Study questions:
A – Summarize the gasket passage in two sentences.
B – List every component that the gasket passage identifies with a reference numeral, along with its numeral.
C – Carry on the gasket passage from its final sentence.

Selected text:
════
Additionally, in some embodiments, at least one of the first SAP gasket 60 and the second SAP gasket 62 abuts or contacts the peripheral gasket 28 when the SAP gaskets 60, 62 are not exposed to a liquid. However, in other embodiments, neither of the first SAP gasket 60 and the second SAP gasket 62 abuts or contacts the peripheral gasket 28 when the SAP gaskets 60, 62 are not exposed to water or another fluid, which provides additional room for the first SAP gasket 60 or second SAP gasket 62 to expand when exposed to water or another fluid. In each of the described embodiments, the SAP gaskets 60, 62 helps to prevent ingress of water into the internal cavity 20.
Still further, in embodiments, the peripheral gasket 28 has an open cell porosity, i.e., interconnected pores. Open cell porosity would allow water to transfer through pore conduits to one or both of the first SAP gasket 60 and the second SAP gasket 62, causing the SAP gasket 60 or SAP gaskets 60, 62 to swell. In some embodiments, the SAP gasket 60 or SAP gaskets 60, 62 would swell and enter and close off the pores of the peripheral gasket 28, creating an interlock between one or both of the first SAP gasket 60 and the second SAP gasket 62 and the open cell peripheral gasket 28. However, in other embodiments, the peripheral gasket 28 has a closed cell porosity, i.e., pores substantially closed off from each other, such that substantially no water (or other fluid) is able to transport through the peripheral gasket 28.
════
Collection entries
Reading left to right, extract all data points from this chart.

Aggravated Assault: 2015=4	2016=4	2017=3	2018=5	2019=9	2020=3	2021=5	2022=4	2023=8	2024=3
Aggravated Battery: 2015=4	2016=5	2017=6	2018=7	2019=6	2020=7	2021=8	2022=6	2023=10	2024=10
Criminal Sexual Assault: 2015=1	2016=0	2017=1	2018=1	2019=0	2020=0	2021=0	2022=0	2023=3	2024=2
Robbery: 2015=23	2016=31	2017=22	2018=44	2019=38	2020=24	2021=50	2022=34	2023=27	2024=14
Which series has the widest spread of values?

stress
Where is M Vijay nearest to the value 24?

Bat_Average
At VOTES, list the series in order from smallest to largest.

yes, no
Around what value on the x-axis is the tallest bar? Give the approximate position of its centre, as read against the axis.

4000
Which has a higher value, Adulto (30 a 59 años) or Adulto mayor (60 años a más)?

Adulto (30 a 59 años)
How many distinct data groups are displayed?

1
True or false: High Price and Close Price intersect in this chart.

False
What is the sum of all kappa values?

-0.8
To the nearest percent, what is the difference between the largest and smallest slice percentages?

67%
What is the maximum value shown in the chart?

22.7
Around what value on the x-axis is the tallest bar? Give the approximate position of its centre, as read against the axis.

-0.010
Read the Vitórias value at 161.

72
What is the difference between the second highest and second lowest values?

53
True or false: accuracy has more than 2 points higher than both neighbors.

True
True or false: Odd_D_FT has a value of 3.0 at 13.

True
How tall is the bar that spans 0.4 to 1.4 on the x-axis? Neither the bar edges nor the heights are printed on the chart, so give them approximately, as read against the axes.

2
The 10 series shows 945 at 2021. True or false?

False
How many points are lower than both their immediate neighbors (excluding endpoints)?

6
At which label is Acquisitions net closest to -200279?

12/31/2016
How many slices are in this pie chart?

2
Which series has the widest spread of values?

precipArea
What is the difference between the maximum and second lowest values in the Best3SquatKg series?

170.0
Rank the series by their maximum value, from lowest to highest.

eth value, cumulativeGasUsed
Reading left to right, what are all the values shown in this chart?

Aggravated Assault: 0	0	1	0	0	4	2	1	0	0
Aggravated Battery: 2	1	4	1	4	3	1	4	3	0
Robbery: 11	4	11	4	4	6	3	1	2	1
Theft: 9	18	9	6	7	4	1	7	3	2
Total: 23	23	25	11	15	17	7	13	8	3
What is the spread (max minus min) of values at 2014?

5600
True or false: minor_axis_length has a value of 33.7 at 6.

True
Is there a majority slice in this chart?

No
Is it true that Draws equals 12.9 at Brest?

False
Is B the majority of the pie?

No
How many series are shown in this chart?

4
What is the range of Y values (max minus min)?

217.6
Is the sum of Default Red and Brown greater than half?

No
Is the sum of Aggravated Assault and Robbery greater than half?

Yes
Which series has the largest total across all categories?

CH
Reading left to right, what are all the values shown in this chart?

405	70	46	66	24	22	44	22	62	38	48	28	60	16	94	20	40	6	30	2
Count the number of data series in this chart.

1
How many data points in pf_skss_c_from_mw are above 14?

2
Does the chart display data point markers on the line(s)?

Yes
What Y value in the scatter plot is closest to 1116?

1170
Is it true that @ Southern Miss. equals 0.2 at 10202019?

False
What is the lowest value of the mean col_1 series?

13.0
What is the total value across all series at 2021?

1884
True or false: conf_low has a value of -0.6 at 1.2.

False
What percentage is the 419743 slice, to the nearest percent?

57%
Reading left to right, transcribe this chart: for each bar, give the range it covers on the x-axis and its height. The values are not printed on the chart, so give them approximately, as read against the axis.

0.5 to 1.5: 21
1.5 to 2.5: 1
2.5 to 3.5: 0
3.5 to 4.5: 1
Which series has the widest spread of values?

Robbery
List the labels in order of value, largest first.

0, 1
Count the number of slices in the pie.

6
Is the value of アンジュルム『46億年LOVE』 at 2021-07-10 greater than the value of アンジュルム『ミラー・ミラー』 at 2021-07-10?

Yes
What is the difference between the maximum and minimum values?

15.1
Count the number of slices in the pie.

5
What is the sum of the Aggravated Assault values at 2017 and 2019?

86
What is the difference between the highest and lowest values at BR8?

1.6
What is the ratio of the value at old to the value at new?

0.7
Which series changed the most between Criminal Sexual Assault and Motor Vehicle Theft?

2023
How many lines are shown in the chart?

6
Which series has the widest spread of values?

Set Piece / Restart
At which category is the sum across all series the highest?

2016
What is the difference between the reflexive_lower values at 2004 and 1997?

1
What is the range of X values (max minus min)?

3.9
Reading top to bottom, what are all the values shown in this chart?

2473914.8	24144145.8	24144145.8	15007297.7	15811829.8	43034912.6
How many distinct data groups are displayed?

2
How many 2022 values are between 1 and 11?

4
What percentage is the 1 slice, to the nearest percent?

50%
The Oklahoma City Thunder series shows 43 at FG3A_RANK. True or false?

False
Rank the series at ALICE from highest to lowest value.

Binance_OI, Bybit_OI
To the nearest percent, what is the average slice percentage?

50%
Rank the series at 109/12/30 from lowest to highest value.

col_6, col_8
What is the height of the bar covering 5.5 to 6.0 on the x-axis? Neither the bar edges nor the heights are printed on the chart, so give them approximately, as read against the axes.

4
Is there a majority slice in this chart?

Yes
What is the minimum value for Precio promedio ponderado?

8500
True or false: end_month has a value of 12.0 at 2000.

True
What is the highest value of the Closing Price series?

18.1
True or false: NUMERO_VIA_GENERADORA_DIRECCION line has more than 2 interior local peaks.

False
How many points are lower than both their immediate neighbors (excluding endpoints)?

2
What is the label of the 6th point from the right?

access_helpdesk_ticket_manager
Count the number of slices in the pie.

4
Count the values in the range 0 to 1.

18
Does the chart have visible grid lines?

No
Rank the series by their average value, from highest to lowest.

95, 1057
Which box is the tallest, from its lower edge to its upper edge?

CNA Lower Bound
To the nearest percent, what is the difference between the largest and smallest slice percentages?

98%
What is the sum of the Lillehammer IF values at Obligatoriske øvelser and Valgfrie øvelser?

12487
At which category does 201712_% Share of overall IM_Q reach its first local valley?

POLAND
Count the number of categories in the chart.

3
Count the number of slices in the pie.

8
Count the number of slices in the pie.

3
════
Answers to the problems:
A – In some embodiments one or both of the SAP gaskets 60, 62 abut the peripheral gasket 28 when dry, while in others neither does, which leaves room for them to expand when exposed to water or another fluid; in each case they help prevent water from entering the internal cavity 20. The peripheral gasket 28 may have open cell porosity, letting water reach the SAP gaskets so they swell and can close off its pores to form an interlock, or closed cell porosity, so that substantially no water or other fluid passes through it.

B –
- First SAP gasket, 60
- Second SAP gasket, 62
- Peripheral gasket, 28
- Internal cavity, 20

C –
The secondary peripheral gasket 64 helps maintain the positioning of the first SAP gasket 60 in the case that the SAP gasket 60 absorbs a large amount of water (or other fluid) and swells. Further, in embodiments, one or both of the peripheral gasket 28 and the secondary gasket 64 has an open cell porosity. Open cell porosity would allow water to transfer through pore conduits to the SAP gasket 60, causing the SAP gasket 60 to swell, and the SAP gasket 60 would enter and close off the pores, creating an interlock between the SAP gasket 60 and the open cell peripheral gasket 28 and/or the secondary peripheral gasket 64. However, one or both gaskets 28, 64 in other embodiments may have a closed cell porosity.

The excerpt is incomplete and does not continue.